### DATA:
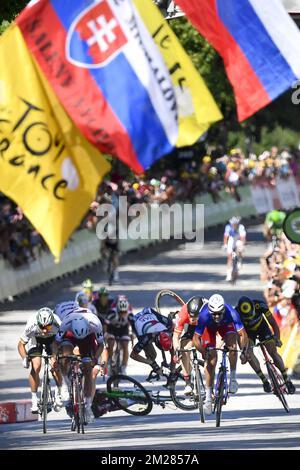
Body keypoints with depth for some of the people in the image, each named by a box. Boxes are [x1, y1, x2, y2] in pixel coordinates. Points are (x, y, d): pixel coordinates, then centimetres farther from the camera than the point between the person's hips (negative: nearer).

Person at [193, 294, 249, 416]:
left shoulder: (231, 312, -39)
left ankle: (233, 377, -11)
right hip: (209, 327, -1)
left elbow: (242, 334, -38)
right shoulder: (204, 315, -40)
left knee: (232, 343, -29)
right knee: (211, 359, -9)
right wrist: (203, 352, -48)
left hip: (225, 325, 1)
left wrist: (244, 351, -49)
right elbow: (196, 338, -37)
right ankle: (208, 397, -1)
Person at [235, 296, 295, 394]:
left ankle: (287, 380, 5)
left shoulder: (260, 305, -35)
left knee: (273, 352, -8)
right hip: (248, 330, 0)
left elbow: (273, 323, -29)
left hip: (261, 326, 0)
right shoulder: (236, 312, -34)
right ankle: (264, 380, -12)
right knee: (249, 353, -23)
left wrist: (277, 338, -41)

### DIRECTIONS:
Copy every line of the records above word for word, leaving out the picture.

### OUTPUT FOR THIS EXERCISE:
Body keypoints with depth for some of the people in the image, each named by a box. Boxes are [x1, y1, x2, y2] in pixel coordinates. Points are (x, y, d): pixel coordinates, then centimetres farther from the camera than the point between the person's hips (negative: nearer).

Person at [193, 294, 249, 416]:
left shoulder: (231, 312, -39)
left ankle: (233, 377, -11)
right hip: (209, 327, -1)
left elbow: (242, 334, -38)
right shoulder: (204, 315, -40)
left knee: (232, 343, -29)
right knee: (211, 359, -9)
right wrist: (203, 352, -48)
left hip: (225, 325, 1)
left wrist: (244, 351, -49)
right elbow: (196, 338, -37)
right ankle: (208, 397, -1)
Person at [235, 296, 295, 394]:
left ankle: (287, 380, 5)
left shoulder: (260, 305, -35)
left knee: (273, 352, -8)
right hip: (248, 330, 0)
left elbow: (273, 323, -29)
left hip: (261, 326, 0)
right shoulder: (236, 312, -34)
right ankle: (264, 380, -12)
right knee: (249, 353, -23)
left wrist: (277, 338, -41)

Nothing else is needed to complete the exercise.